Mais encore, pour le monde politique :

  • Sensibiliser les directions et les enseignants sur l’utilisation avisée et précautionneuse de ces appareils en introduisant par exemple dans les formations sur les nouvelles technologies de l’information et de la communication, ces notions de cumul, de distance et de degré d’exposition….

  • Promouvoir auprès des acteurs scolaires, la nécessité d’une information et d’une communication transparente vis-à-vis des parents et des élèves sur les projets des écoles en matière des nouvelles technologies de l’information et de la communication.

Quelle position adopter en médecine scolaire face à un enfant qui aurait des plaintes d’électro sensibilité ?

L’enfant en souffrance demande une reconnaissance et une prise en charge de son problème.

Il est tout d’abord nécessaire de s’assurer que l’enfant a fait l’objet d’une mise au point complète vis-à-vis de ses symptômes tant au niveau physique, psychologique que social et environnemental. Des causes liées à des problèmes de vue, d’allergies, de moisissures, de stress etc. devront d’abord être exclues. Ensuite, la situation sera vue au cas par cas dans un exercice d’équilibre délicat entre la possibilité d’aménagements éventuels afin de réduire l’exposition et les impératifs du projet d’établissement et tout en veillant à ne pas étiqueter l’enfant pour ne pas compromettre son avenir social et professionnel.

Conclusions

A ce jour, la recherche n’a pas permis de répondre de manière univoque aux questionnements soulevés par le développement rapides des nouvelles technologiques quant aux risques liés à l’exposition aux rayonnements électromagnétiques de radiofréquence sur notre santé. Aucune association délétère n’a pu être démontrée actuellement, ce qui est un élément rassurant. Néanmoins de nombreuses inconnues subsistent.

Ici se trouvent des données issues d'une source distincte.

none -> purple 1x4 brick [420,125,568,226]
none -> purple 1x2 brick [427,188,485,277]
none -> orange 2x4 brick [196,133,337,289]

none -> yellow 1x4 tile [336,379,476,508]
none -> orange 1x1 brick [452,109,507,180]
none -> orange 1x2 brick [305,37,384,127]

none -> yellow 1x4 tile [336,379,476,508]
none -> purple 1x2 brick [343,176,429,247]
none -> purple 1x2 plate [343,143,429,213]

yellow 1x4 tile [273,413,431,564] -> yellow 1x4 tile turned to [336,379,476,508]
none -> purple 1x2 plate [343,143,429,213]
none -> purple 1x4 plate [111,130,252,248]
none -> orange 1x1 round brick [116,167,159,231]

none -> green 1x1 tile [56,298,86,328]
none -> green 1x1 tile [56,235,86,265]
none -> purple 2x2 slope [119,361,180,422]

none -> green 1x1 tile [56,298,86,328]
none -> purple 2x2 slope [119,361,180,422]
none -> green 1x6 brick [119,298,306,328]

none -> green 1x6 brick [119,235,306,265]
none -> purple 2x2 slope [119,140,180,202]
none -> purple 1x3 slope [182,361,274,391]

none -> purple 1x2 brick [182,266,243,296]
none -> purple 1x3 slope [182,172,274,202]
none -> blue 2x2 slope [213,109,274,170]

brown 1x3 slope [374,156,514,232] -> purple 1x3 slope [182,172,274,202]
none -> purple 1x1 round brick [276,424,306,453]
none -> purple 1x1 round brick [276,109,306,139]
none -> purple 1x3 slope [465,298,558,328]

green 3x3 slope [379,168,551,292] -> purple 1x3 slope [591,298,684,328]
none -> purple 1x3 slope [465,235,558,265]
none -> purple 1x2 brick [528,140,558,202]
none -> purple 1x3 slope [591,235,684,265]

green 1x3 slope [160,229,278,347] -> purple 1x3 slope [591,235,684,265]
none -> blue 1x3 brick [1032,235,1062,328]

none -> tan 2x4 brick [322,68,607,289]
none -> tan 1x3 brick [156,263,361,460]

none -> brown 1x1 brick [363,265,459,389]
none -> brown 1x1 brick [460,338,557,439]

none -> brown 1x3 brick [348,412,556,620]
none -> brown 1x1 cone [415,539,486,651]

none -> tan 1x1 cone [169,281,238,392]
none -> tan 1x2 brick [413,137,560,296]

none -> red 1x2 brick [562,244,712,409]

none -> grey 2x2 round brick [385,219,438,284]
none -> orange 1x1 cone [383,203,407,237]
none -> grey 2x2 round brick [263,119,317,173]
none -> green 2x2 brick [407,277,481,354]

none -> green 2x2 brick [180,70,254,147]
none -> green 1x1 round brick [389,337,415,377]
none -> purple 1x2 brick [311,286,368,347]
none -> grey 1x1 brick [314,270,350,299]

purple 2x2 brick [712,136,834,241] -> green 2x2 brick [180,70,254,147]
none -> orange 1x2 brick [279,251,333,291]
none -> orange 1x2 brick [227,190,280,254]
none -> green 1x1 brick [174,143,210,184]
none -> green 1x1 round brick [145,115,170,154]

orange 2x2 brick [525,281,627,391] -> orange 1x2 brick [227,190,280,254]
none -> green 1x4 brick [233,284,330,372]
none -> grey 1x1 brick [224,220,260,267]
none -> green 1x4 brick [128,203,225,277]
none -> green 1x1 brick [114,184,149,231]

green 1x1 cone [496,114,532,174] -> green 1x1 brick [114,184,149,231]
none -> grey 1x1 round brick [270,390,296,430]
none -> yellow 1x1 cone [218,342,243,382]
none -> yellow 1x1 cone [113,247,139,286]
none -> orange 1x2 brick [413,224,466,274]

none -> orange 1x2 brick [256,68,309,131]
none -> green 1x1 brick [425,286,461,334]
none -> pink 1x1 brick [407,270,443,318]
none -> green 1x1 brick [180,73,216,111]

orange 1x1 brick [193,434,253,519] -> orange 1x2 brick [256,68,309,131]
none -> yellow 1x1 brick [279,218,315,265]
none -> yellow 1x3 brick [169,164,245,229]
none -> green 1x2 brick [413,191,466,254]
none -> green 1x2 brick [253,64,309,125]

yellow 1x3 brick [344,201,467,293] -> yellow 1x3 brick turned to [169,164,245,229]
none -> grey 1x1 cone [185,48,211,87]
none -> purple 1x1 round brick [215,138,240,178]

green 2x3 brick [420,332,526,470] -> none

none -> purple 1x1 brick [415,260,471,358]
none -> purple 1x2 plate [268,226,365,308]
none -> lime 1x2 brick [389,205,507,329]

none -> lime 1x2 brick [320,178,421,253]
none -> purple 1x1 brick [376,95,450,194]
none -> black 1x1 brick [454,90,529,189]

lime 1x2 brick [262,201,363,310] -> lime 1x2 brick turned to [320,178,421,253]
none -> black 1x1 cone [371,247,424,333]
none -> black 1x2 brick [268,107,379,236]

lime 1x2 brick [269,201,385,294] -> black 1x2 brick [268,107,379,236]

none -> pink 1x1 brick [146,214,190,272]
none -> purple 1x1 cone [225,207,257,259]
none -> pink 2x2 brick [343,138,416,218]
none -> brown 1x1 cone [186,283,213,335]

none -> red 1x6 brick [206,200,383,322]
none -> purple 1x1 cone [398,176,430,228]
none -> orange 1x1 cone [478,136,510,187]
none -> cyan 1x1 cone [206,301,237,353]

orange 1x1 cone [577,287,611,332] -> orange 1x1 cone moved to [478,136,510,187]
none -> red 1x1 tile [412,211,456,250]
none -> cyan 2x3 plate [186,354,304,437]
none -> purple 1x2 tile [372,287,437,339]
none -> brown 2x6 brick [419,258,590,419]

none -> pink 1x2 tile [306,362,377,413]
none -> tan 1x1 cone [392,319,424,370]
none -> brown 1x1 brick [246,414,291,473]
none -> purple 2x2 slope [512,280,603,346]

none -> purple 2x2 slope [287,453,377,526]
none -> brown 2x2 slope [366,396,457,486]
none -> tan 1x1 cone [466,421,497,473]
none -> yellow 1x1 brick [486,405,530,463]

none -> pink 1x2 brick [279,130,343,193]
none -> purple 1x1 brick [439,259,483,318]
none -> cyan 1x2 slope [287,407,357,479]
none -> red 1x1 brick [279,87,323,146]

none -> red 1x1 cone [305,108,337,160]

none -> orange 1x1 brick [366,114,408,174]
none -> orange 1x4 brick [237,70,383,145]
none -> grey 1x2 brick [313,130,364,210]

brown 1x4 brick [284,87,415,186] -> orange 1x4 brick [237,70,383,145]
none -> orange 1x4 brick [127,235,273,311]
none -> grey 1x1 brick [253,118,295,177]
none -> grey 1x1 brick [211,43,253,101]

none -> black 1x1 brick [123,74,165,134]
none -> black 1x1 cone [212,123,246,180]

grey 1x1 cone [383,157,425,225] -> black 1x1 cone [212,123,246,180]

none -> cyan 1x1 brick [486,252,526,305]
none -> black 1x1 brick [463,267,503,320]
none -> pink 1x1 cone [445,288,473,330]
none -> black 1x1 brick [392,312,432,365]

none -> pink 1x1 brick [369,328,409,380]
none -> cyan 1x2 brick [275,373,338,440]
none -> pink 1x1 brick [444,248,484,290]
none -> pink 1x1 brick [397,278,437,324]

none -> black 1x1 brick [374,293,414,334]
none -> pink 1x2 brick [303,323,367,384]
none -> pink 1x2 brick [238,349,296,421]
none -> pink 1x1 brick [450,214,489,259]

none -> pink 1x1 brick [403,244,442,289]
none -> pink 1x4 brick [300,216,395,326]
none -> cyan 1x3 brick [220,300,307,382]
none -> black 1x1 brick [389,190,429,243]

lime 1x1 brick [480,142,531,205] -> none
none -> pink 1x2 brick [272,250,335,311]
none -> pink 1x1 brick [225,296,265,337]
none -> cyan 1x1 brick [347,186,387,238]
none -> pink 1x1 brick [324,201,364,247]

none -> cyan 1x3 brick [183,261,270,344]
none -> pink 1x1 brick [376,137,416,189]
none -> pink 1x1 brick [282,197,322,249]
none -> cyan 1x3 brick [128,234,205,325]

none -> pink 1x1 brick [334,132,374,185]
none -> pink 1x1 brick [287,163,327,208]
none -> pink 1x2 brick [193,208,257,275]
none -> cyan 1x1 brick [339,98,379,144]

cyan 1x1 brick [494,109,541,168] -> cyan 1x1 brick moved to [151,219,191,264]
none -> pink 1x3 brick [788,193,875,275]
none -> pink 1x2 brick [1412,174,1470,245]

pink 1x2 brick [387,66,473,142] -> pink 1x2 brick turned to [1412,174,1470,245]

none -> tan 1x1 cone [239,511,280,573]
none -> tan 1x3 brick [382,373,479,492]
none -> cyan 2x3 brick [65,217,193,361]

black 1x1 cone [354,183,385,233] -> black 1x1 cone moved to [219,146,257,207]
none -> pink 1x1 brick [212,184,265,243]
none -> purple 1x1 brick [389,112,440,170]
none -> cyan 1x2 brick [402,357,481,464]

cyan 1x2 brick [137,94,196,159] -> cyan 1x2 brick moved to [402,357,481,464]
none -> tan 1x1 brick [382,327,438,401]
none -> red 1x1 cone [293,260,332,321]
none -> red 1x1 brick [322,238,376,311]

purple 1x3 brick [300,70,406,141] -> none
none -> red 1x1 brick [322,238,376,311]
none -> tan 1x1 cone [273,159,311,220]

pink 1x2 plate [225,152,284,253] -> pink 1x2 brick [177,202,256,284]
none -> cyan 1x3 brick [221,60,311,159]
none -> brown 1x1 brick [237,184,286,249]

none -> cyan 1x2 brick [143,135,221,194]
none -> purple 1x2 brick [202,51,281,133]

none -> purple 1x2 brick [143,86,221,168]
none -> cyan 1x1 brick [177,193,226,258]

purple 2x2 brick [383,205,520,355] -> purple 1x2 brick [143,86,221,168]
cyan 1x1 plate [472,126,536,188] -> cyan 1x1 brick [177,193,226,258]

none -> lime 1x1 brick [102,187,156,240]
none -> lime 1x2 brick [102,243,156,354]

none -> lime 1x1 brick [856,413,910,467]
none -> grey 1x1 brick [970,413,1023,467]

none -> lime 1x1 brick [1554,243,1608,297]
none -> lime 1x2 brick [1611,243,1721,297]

Sur base du consensus qui établit que les enfants y sont plus susceptibles que des adultes et qu‘un manque de données existe quant à leurs éventuels effets, il s’avère dès lors raisonnable de limiter l’exposition des enfants à ce qui est nécessaire, à l’école comme à la maison.

  1. Ce groupe de travail est composé de représentants de la Direction Santé et de la Direction Recherche et Développement de l’ONE, de membres du Collège des conseillers pédiatres de l’ONE,  des Eco-conseillères de l’ONE, d’un membre du Bureau de la Commission de Promotion de la Santé à l’Ecole et du responsable de la Cellule Promotion des attitudes saines à l’école de la Direction générale de l’Enseignement Obligatoire du Ministère de la Fédération Wallonie-Bruxelles.

  2. Isolantes (ou de conduction électrique).